И этот человек, который таил в себе речь, садился перед событием, которое надвигалось с востока, и начинал говорить, понемногу, примеривался к будущему слову, катал по языку: социум-социум – прагматизм, выдавливающий из людей поделки, всех этих лисичек… Жёлтый цвет приходил из мутно-желтушных амбиций, больше похожих на болезнь, чем на волю. Синицы в рукавах как большая клочковая жизнь, разодранная на синичность, но не на птиц.
Общество – как электрически повторяемое изо дня в день. И кажется, что стоит только отпасть, как погибнут всякие возможности, и отщепенец застрянет там, на старом носителе, а человеческое будет бежать с достоинством победителя, помахивая коллективным огнём.
Как электрически повторяемое… Так человек хотел продолжать, но бумажные змеи летали в его голове, поверхности различных форм, и на каждом какие-то записи – он старался прочитать, и это сбивало, многое сбивало. Бумажные змеи, и какое-то слово, большое, постоянное, звуком не представленное, серное, сплошное – даль. Даль. Где-то вдалеке мелькал огонёк, и если присмотреться, там был не коллективный огонь, но какое-то чудо – это был человек. Далёкий человек, отошедший вперёд, и Дариус хотел окликнуть его, но что-то мешало, что-то мешало, и это была даль – то, что не давало окликнуть, не давало пройти, и можно было только прищуриться, смотреть на него издалека, гадая, что это за человек и почему он так светится.
Редкие объекты прорывались из невидимости. Дариус попробовал двинуться вперёд, но его выкидывало, и тогда он пошёл в обход – путём своей мысли. Так он тянулся туда, пока не возникло поле, и по его краям люди сидели с уловками, между ними – остроугольный срыв, там, где надо было пройти, но не сорваться, выставив свои нервы как лопасти. Даль – это мешало, но это же начало помогать.
Что такое даль? Можно было зайти издалека, вспомнить про социальную даль, выделить заочные кусты, заочные горы, заочно увидеть пейзаж, пройти удалённое обучение любви. Заочные темы, потом – заочные люди… Это даль, которую они вывели, – но это не та даль.
Даль… И надо было разобраться, что-то очень родное. Это даль, а это – позвонок… Даль молчалива, а «позвонок-звонок» – я слышу его. Почему я слышу его? (перепутал слова). Позвонок – это не звук, просто раньше люди пели через внутренности, и от этого у них музыка копилась в костях. А теперь играют не из костей, но на слабости. Это даль, а это позвонок, как деревянный нерв, пойманный в болезненном состоянии, как обособленная жизнь, и откуда во мне дерево-нерв, наверно, это интуитивное дерево, и жаль, что он не читал по деревьям. Каждый человек был засажен внутренними деревьями. Всюду проступала кора, земная кора, внешняя кора лица, и позвонок-звонок…
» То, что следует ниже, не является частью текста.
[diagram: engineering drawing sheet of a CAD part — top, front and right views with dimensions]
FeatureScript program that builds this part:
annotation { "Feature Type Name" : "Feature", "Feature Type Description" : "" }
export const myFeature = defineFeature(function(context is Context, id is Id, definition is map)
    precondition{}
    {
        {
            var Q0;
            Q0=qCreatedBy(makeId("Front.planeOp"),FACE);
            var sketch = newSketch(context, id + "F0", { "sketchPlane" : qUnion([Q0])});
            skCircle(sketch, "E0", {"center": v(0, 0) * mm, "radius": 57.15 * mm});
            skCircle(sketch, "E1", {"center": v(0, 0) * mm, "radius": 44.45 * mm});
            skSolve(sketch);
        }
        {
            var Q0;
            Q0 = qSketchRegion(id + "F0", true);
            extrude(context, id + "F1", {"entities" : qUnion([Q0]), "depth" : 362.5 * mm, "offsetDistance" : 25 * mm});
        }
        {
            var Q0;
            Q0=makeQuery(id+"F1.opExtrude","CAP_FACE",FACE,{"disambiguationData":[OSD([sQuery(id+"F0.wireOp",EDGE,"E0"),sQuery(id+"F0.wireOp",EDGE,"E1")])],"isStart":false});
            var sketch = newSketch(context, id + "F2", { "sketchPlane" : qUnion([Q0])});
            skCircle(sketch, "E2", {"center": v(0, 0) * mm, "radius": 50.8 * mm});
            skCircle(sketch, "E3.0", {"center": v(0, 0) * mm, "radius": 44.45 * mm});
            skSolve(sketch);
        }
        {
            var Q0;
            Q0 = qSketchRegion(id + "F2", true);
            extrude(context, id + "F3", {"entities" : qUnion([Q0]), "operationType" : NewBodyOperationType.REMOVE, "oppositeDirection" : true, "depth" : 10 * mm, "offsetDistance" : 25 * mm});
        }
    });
Так он вырастал из себя, придумывал какие-то деревья, чтобы прятаться за ними, смотреть из потайного места, смотреть на того незнакомого, который стоял впереди и к которому вела эта даль. Даль. Вот он, человек, разделён. Первый человек недалекий, из него обычно живут: берут то, что под рукой, и живут, а второй, напротив, далёкий, и эти двое связаны между собой, вернее, разделены – далью разделены. Кто там стоит? Он настоящий стоит там – далёкий, собственный проводник, готовый учитель, и так к нему хочется приблизиться, сократить эту даль.
Как он становился грозой, надвигался на него, как он летел, но далёкий никак не приближался. Огромный моток дали. И я сворачиваю его глазами, и вот уже дерево, и я упираюсь глазами в его огромные трещины и вижу там времена. Пытаюсь наковырять изнутри, но там только жуки, как бегающие глаза. Жуки – это глаза на ножках, кто-то смотрит, и глаза разбегаются…
Даль. Она оставалась между ними. И снова он проходил через мысль: как люди не знали себя из себя, не могли рассмотреть и перекидывали зрение в далёкого, оттуда можно было наблюдать за собой, формируя ощущение прошлого, и папка воспоминаний копилась. Человек прицеливался и кидал мозготочку в идущего впереди, но не добрасывал: даль не позволяла. Это надо было уметь – кидать против дали, но он, конечно, не знал, как именно нужно кидать, а просто вымысливал, представлял, как он бросает мозготочку, и сам весь летит туда, в далёкого человека. Добросить не получалось, но некий результат всё-таки был – новое ощущение. Когда он пытался добросить, что-то проявилось, это было усилие, и даль немного рассеивалась. Созидательный порыв жизни, когда человек замечает что-то, начиная с крохотных, зелёных мыслей о будущем и заканчивая крупными вздутыми мыслями о призвании. Жизнь – это усилие, но некоторым не дано: длинная лень обмотана вокруг головы.